PROBLEM:
Will you copy out all the data below word for word, leaving the pictures out?

SUPPLIED MATERIAL:
>>>>>
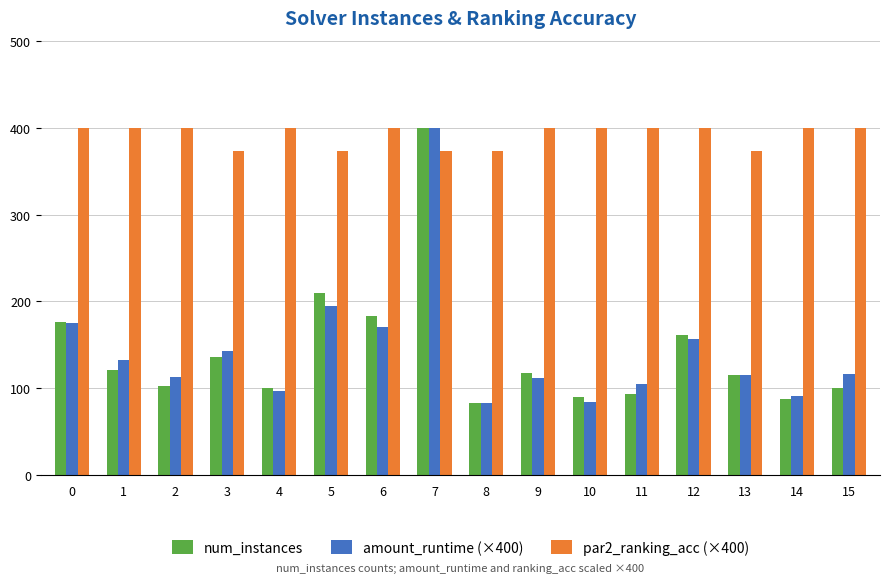

What is the difference between the maximum and minimum values in the amount_runtime (×400) series?

316.4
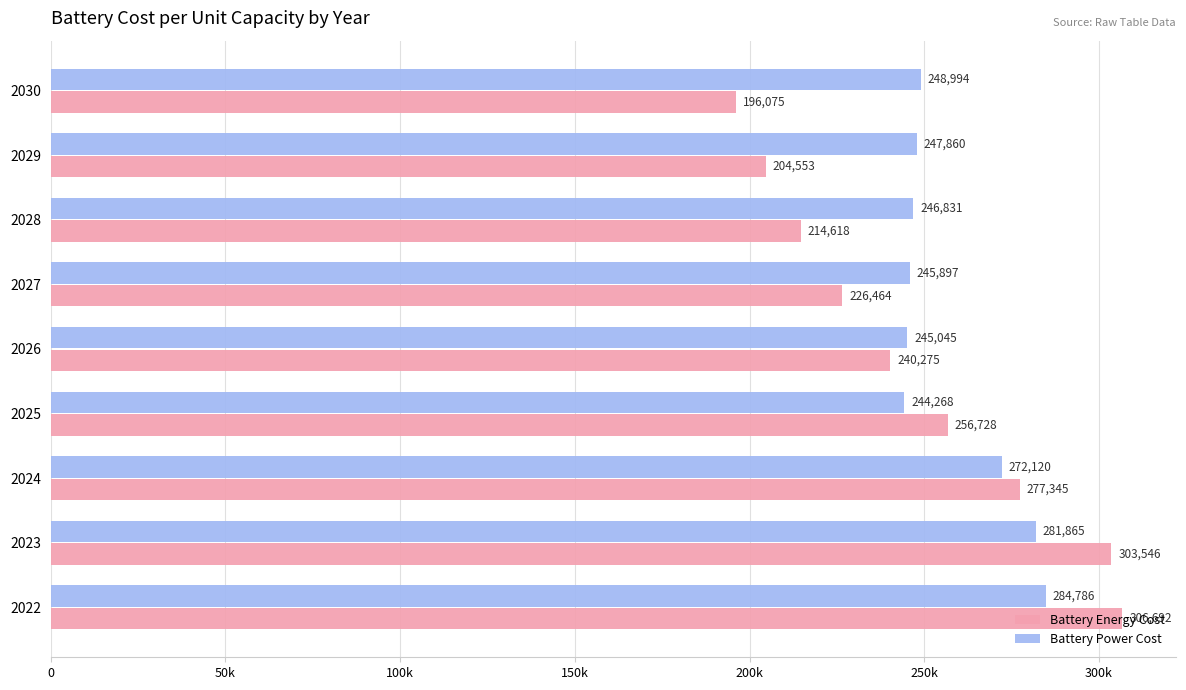

What position from the left is 0?

1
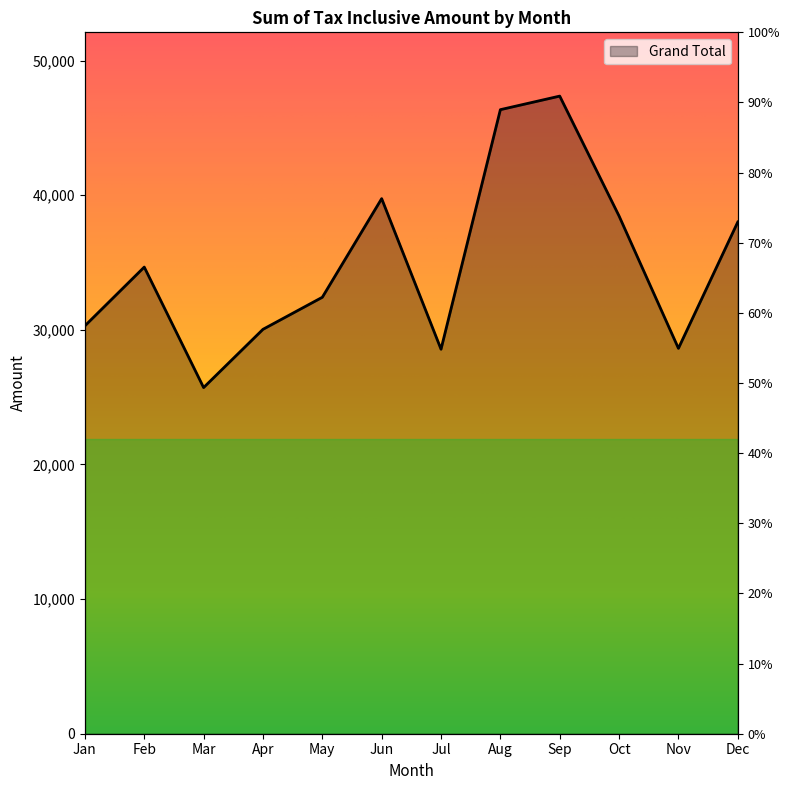

What is the maximum value shown in the chart?

47366.0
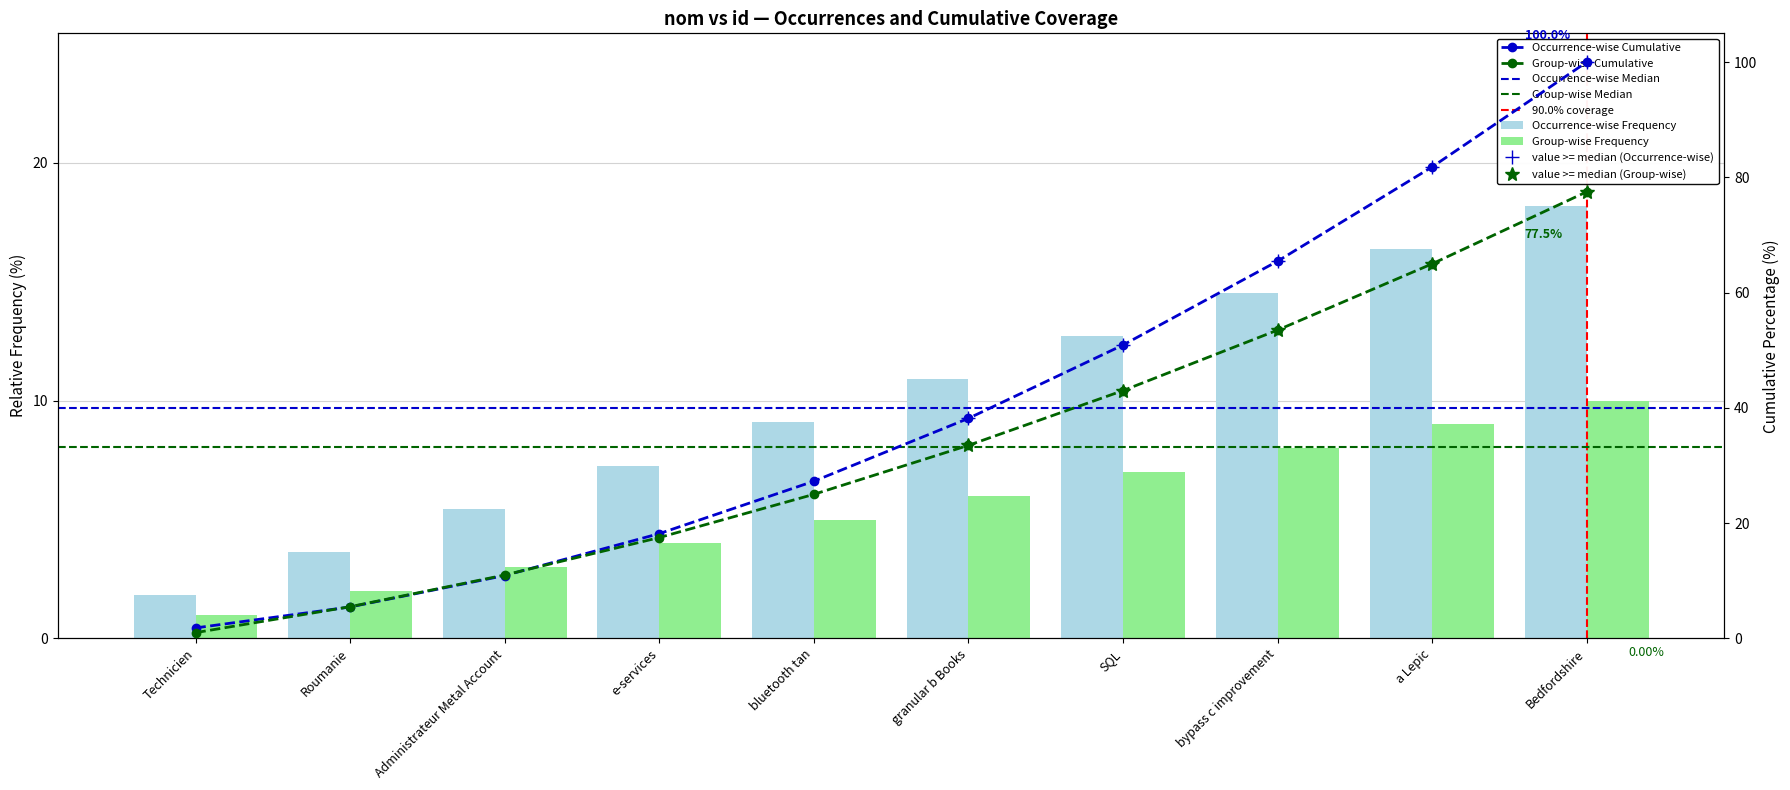

True or false: the data shows 18.2 at Bedfordshire.

True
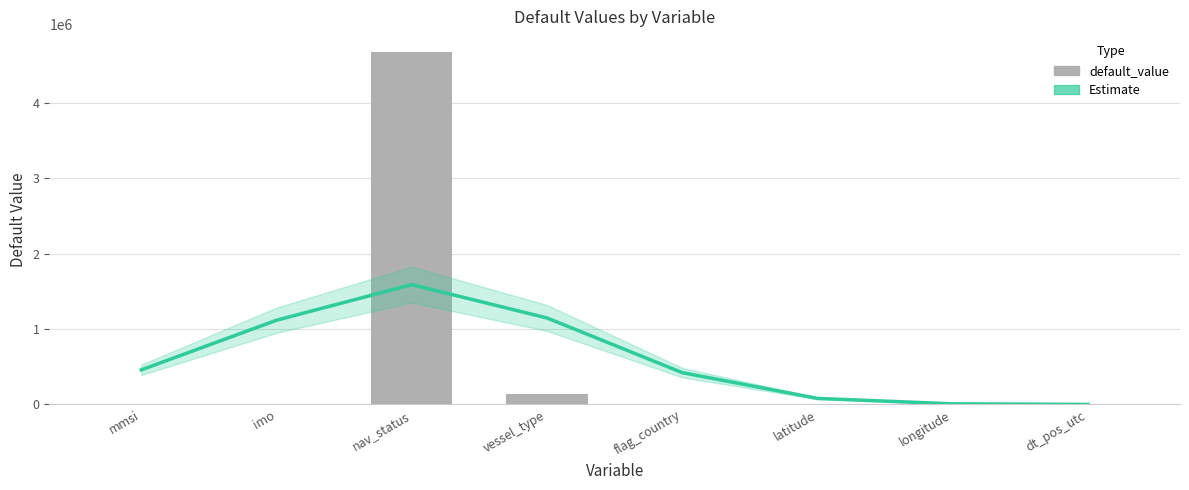

The default_value series shows 2130710.1 at longitude. True or false?

False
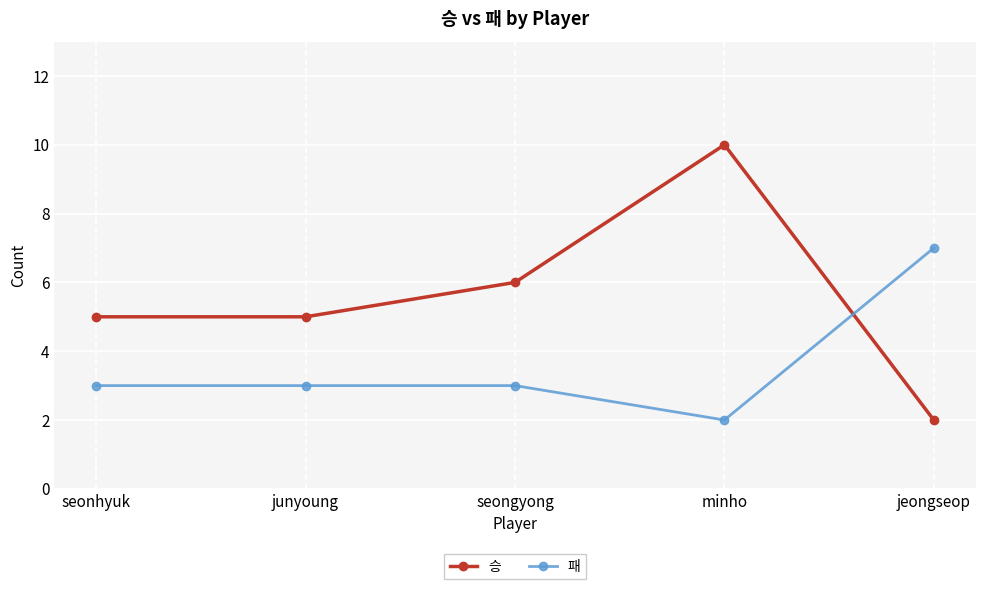

Which category has the highest value in the 패 series?

jeongseop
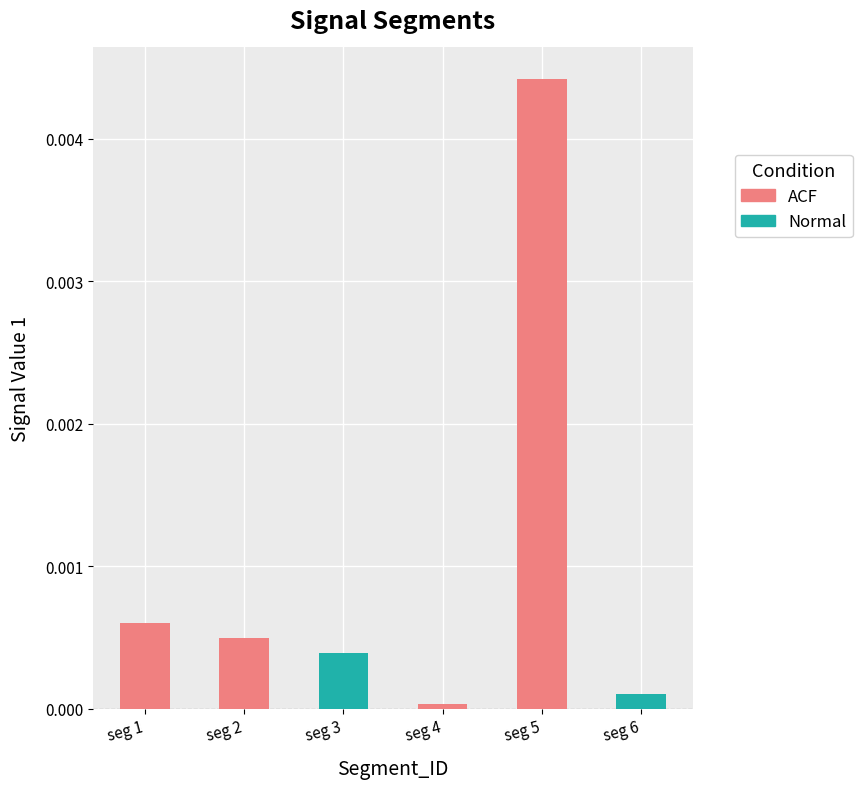

Is it true that the value at seg 4 is 0.0?

True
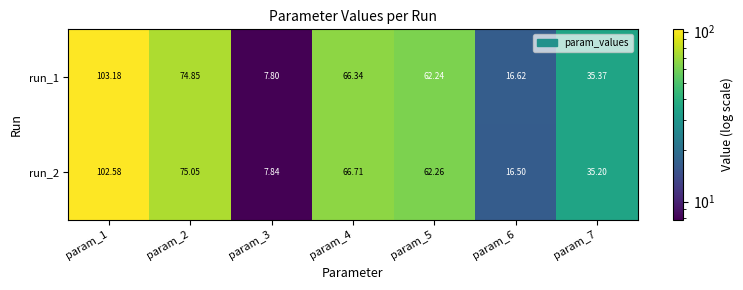

Count the number of data series in this chart.

2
<<<<<
TASK OUTPUT:
What is the difference between the maximum and minimum values in the amount_runtime (×400) series?

316.4

What position from the left is 0?

1

What is the maximum value shown in the chart?

47366.0

True or false: the data shows 18.2 at Bedfordshire.

True

The default_value series shows 2130710.1 at longitude. True or false?

False

Which category has the highest value in the 패 series?

jeongseop

Is it true that the value at seg 4 is 0.0?

True

Count the number of data series in this chart.

2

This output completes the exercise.